10) 倫理的配慮 ・介入の実施と研究の倫理的側面、およびそれらにどのように対処したか(正式な倫理審査および潜在的な利益相反を含むが、これらに限定されない)。
4:結果
11)結果
・結果 介入の初期段階とその経時的変化(例:時間軸図、フローチャート、表)(プロジェクト期間中に介入に加えられた修正を含む)。
・プロセス指標と結果の詳細。
・介入と相互作用した文脈的要素。
・アウトカム、介入、関連する文脈的要素との間に観察された関連性。
・介入に伴う予期せぬ利益、問題、失敗、コストなど、意図せざる結果。
・欠損データに関する詳細
5:考察
12)要約
・論理的根拠や具体的な目的との関連性など、主な発見。
・プロジェクトの特に優れた点
13) 解釈
・介入とアウトカムとの関連の性質。
・他の出版物から得られた結果との比較
・プロジェクトが人々やシステムに与えた影響。
・文脈の影響など、観察された結果と予想された結果の違いの理由。
・機会費用を含む、費用と戦略的トレードオフ。
14)研究の限界
・研究の一般化可能性の限界。
・デザイン、方法、測定、分析における交絡、偏り、不正確性など、内部妥当性を制限する可能性のある要因。
・限界を最小化し、調整するために行った努力。
15)結論
・研究の有用性。
・持続可能性。
・他の文脈への普及の可能性。
・この分野での実践とさらなる研究のための含意。
・次のステップの提案
6:その他の情報
16)資金源
・この研究を支援した資金源。研究計画、実施、解釈、報告において研究助成機関が果たした役割(ある場合)。

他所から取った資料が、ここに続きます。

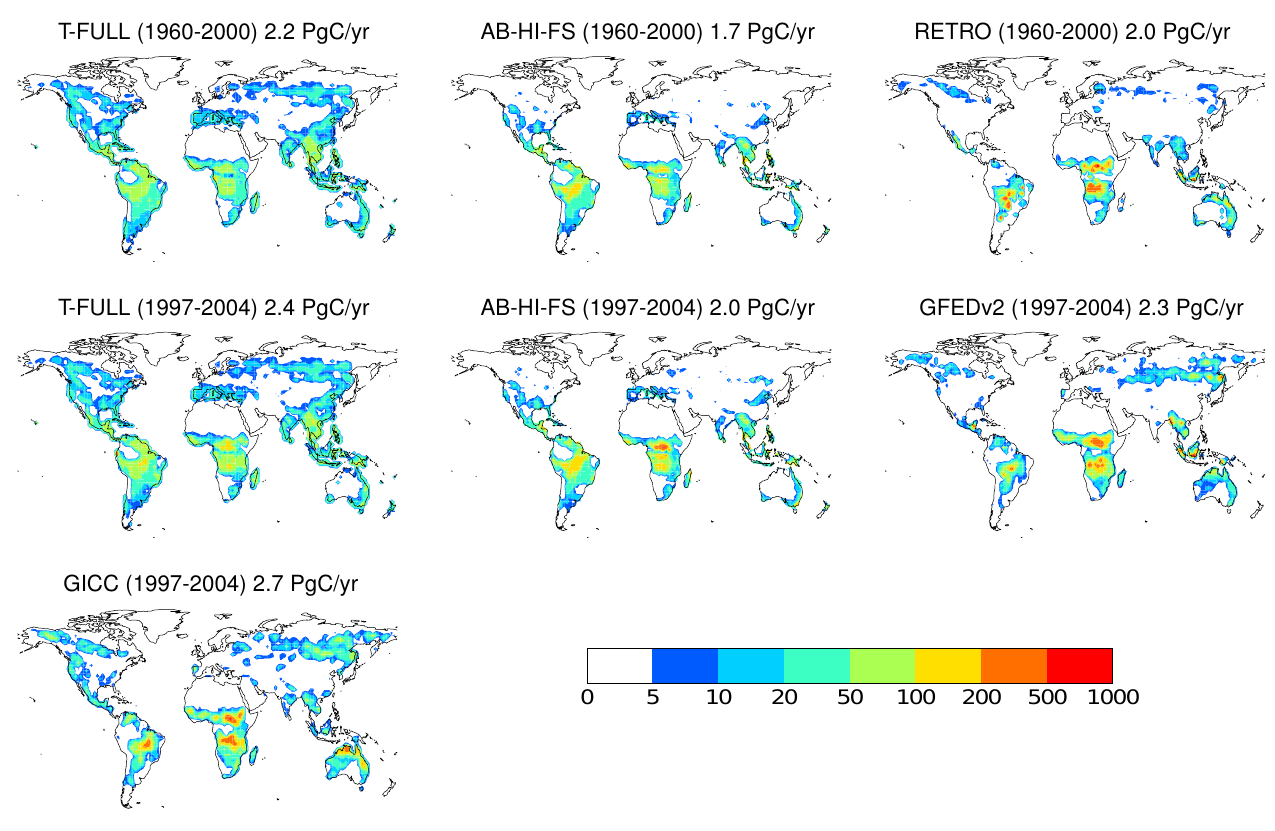
Fig. 3. Annual mean total (wildfire plus deforestation) fire carbon emissions [gC/m 2 / year] compared to emissions reported in the fire products GFEDv2 (van der Werf et al., 2006), RETRO (Schultz et al., 2008) and GICC (Mieville et al., 2010). The model simulations are averaged over the corresponding observational periods (GFEDv2/GICC: 1997–2004; RETRO: 1960–2000). The numbers in the title of each panel are global mean fire emissions with units of PgC/year. Regional values for all simulations performed are given in Fig. 4. 25% higher than reported in L3JRC. A study from Ito et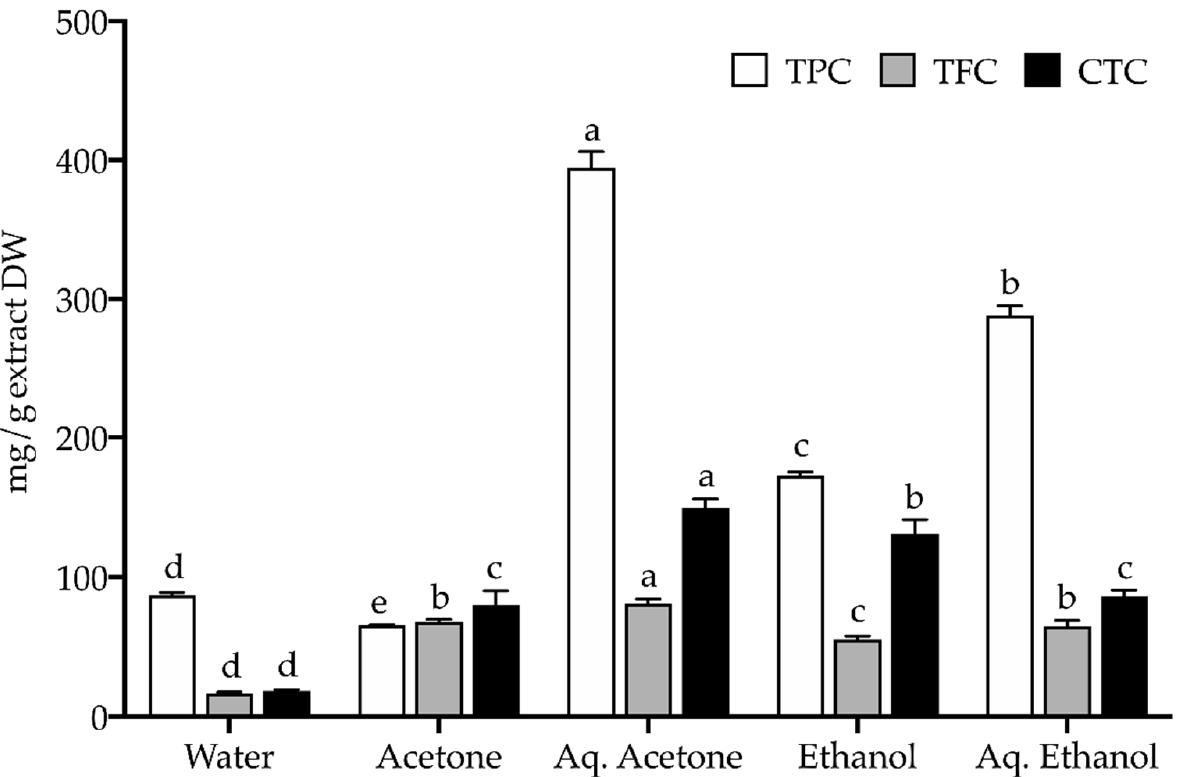
Figure 2. Polyphenolic contents (mg/g extract DW) in extracts of seeds from Cladium mariscus (sawgrass): Total phenolic content (TPC, mg GAE/g DW), Total flavonoid content (TFC, mg QE/g DW), and Condensed tannin content (CTC, mg CE/g DW). Values represent the mean ± SD ( n = 6). For each phenolic group, different letters “a–e” represent significant differences ( p < 0.05).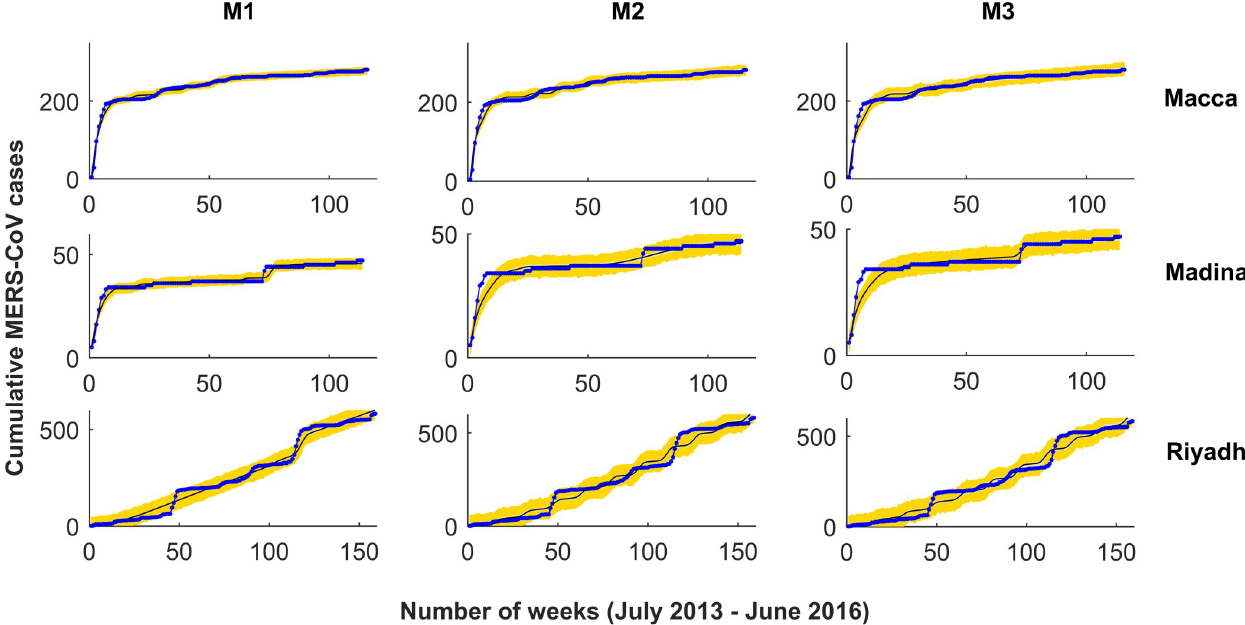
Fig 3. Model simulations fitted to accumulated MERS-CoV clinical cases in Macca, Madina and Riyadh. Observed data points are shown in blue and the solid line depicts the model solutions. The three two-strain models fitted to cumulative MERS-CoV cases are: M1: 2-strain model with bilinear incidence, M2: 2-strain model with non-monotone incidence, and M3: 2-strain model with saturated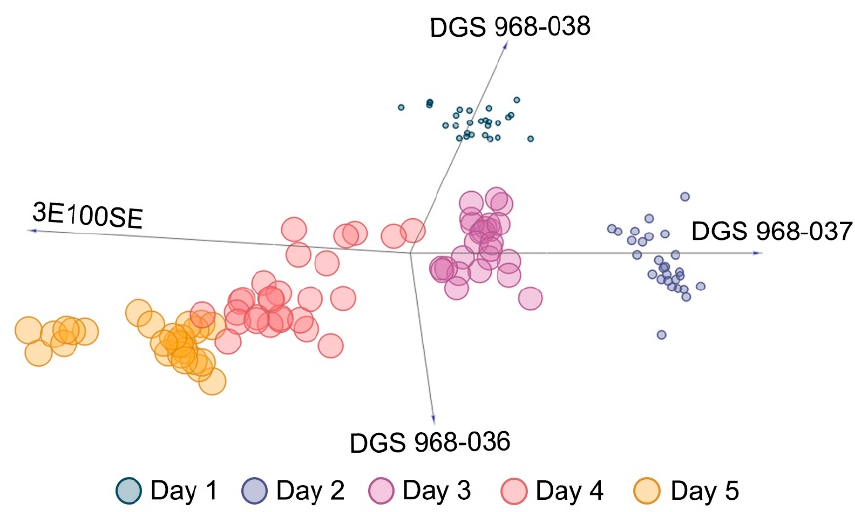
Figure 3. A projection of the four input variables for the training of the regression model; the size of the data points is directly proportional to the corresponding BAI value.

Ogrinc G, Davies L, Goodman D, Batalden P, Davidoff F, Stevens D. SQUIRE 2.0 (Standards for QUality Improvement Reporting Excellence): revised publication guidelines from a detailed consensus process. BMJ Qual Saf. 2016 Dec;25(12):986-992. doi: 10.1136/bmjqs-2015-004411. Epub 2015 Sep 14. PMID: 26369893; PMCID: PMC5256233.